Jefferson University. US: According to the public databases, there are currently approximately
1,900 locations in the human genome that produce microRNAs (miRNAs),
the small and powerful non-coding molecules that regulate numerous
cellular processes by reducing the abundance of their targets.
New
research published in the Proceedings of the National Academy of Sciences (PNAS)
this week adds another roughly 3,400 such locations to that list. Many
of the miRNA molecules that are produced from these newly discovered
locations are tissue-specific and also human-specific. The finding has
big implications for research into how miRNAs drive disease.

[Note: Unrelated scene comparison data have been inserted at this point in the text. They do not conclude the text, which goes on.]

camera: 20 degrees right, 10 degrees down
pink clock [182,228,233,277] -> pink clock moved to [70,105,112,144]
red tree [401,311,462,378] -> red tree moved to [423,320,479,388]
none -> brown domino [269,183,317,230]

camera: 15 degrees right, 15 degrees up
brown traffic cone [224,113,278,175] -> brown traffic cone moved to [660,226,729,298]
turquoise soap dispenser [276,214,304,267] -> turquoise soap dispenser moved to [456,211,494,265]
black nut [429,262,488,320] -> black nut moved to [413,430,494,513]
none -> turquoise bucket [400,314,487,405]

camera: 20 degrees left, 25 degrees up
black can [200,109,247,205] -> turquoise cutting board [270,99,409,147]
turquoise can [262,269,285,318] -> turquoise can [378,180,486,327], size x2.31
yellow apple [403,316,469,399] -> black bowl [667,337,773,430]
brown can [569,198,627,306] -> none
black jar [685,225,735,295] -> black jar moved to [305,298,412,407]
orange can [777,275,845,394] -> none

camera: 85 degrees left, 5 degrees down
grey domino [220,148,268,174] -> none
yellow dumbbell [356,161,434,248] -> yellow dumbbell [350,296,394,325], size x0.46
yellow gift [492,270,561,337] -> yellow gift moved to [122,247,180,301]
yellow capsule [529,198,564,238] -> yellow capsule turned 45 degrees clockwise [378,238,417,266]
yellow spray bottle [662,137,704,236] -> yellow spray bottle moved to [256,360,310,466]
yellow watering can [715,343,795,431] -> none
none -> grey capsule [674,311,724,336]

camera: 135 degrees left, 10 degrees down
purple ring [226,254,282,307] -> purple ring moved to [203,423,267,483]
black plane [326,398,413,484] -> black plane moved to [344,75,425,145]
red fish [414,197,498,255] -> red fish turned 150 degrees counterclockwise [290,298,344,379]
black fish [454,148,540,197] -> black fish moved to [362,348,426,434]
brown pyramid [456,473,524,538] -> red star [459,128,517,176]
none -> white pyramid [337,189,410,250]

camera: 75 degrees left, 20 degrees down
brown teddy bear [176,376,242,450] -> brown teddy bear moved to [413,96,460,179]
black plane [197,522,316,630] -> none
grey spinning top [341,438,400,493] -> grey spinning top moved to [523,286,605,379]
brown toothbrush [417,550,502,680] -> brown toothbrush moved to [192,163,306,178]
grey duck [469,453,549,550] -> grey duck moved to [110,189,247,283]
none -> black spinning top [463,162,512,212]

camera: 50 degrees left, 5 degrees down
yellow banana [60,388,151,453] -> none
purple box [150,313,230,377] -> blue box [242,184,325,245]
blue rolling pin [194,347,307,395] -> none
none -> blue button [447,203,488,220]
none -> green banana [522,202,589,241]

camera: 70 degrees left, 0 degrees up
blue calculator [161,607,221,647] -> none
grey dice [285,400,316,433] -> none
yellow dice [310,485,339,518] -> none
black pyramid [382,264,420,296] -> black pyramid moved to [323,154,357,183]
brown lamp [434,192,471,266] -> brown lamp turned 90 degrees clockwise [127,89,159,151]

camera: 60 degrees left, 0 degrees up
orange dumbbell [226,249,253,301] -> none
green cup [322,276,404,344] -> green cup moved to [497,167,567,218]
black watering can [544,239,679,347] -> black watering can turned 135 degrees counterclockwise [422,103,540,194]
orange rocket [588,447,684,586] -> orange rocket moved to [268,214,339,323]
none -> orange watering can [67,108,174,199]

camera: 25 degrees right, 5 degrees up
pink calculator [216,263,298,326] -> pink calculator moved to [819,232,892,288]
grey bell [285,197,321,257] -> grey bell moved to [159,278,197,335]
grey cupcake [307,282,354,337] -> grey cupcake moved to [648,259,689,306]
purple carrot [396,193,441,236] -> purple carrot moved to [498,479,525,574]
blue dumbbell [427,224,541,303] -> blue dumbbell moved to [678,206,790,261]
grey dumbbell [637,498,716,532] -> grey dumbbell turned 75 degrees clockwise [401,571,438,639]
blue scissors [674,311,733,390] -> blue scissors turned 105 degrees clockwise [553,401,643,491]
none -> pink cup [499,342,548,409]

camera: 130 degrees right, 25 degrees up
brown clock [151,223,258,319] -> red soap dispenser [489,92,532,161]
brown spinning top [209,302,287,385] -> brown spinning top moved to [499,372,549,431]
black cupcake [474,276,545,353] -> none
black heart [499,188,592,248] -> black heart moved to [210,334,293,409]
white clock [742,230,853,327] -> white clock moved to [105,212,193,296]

“By analyzing human deep-sequencing data, we discovered many new
locations in the human genome that produce miRNAs. Our findings
effectively triple the number of miRNA-generating loci that are now
known” says Isidore Rigoutsos, Ph.D., Director of the Computational Medicine Center
at Thomas Jefferson University, who led the study. “This new
collection will help researchers gain insights into the multiple roles
that miRNAs play in various tissues and diseases.”
For nearly three years, the team collected and sequenced RNA from
dozens of healthy and diseased individuals. The samples came from
pancreas, breast, platelets, blood, prostate, and brain. To their
collection they also added publicly available data eventually reaching
more than 1,300 analyzed samples representing 13 human tissue types.
Their analyses uncovered 3,356 new locations in the human genome that
generate over 3,700 previously undescribed miRNAs.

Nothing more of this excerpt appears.